### INFORMATION

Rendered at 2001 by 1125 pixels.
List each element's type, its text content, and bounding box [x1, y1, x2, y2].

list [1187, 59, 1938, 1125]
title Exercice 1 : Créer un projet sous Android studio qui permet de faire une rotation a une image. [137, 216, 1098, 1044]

######
### INFORMATION

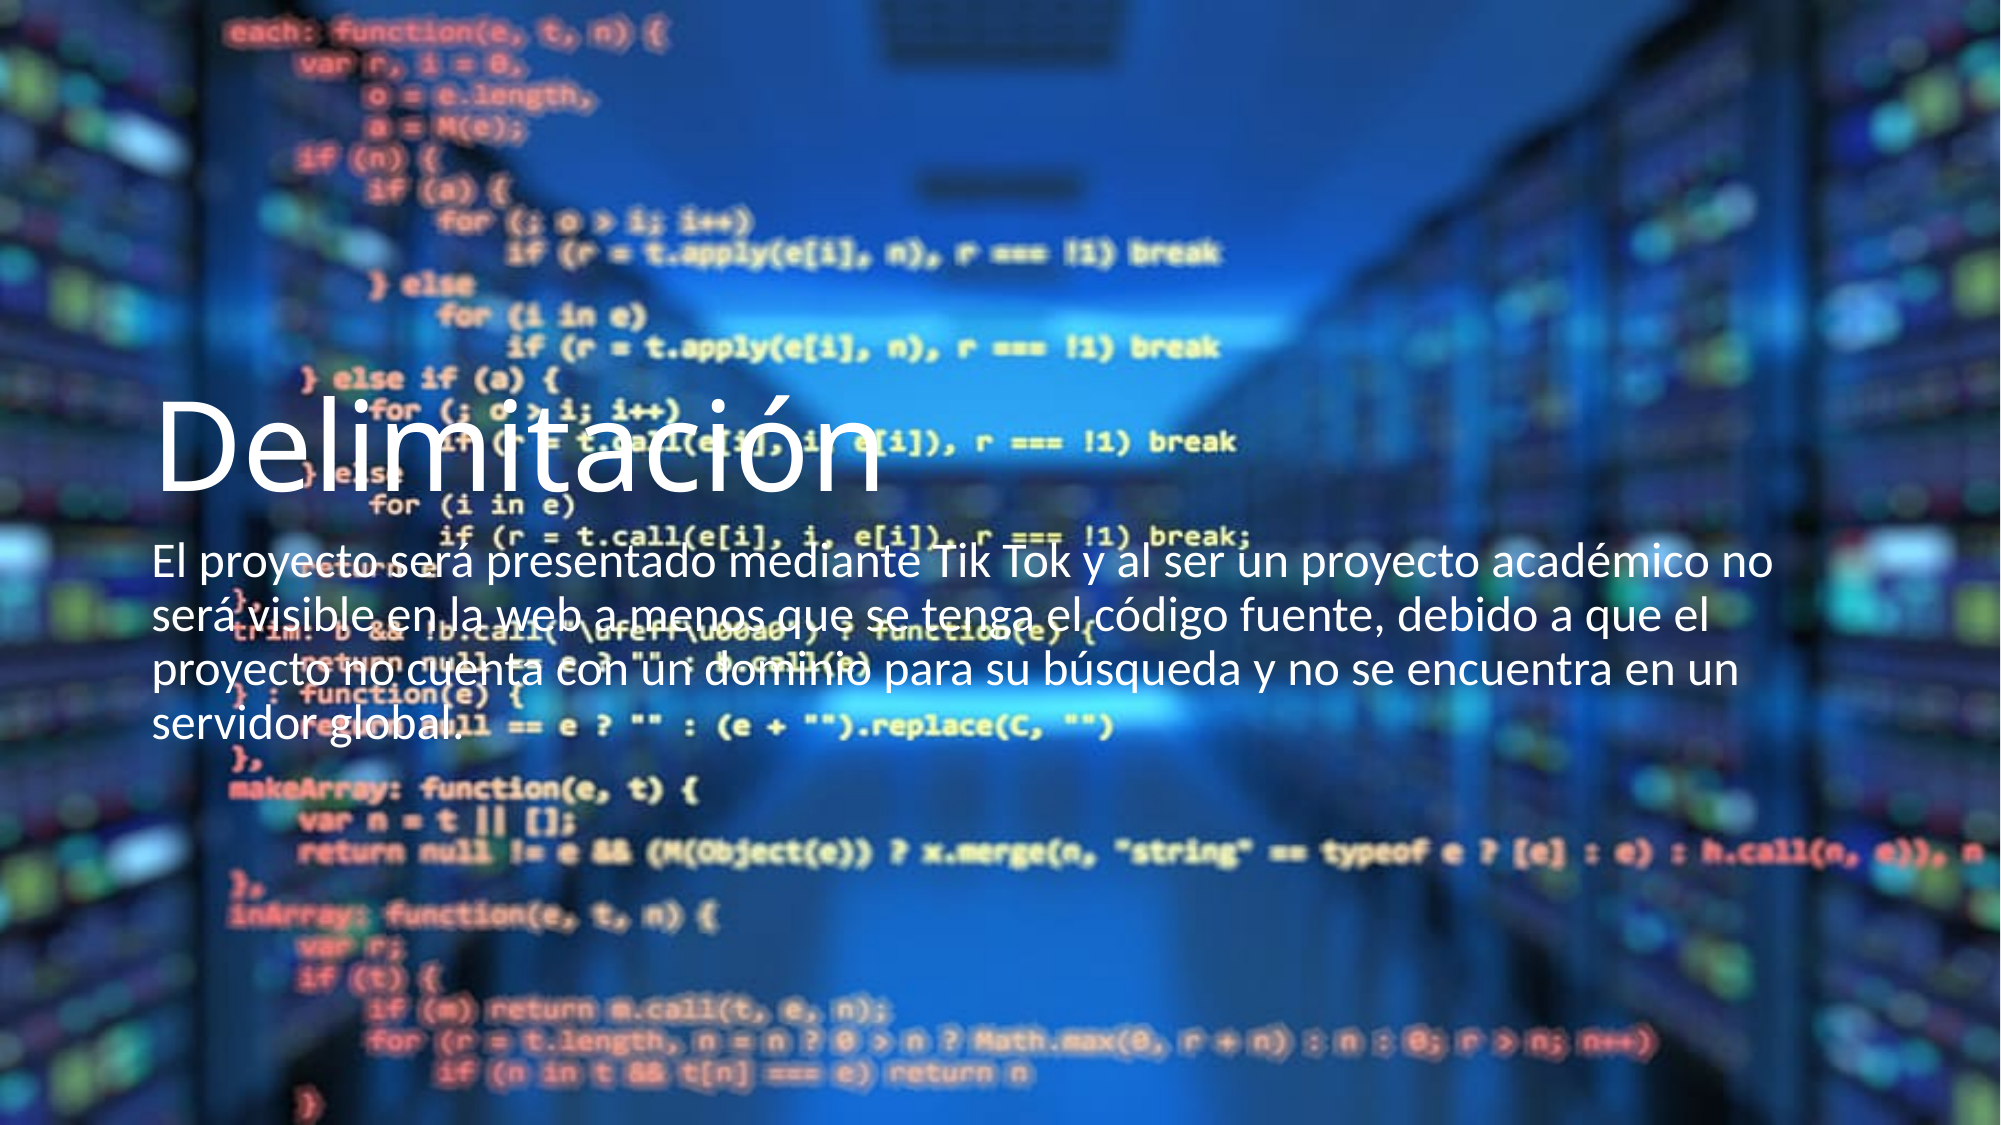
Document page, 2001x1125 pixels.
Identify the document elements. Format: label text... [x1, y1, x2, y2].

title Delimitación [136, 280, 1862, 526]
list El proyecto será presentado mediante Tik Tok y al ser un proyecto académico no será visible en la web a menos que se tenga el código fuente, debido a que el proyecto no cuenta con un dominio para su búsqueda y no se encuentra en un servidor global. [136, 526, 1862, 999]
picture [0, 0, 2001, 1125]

######

PROBLEM TO WORK ON:
Within the material, find all lines that hold the word "pixels" and show them.

WRITTEN RESPONSE:
Rendered at 2001 by 1125 pixels.
Document page, 2001x1125 pixels.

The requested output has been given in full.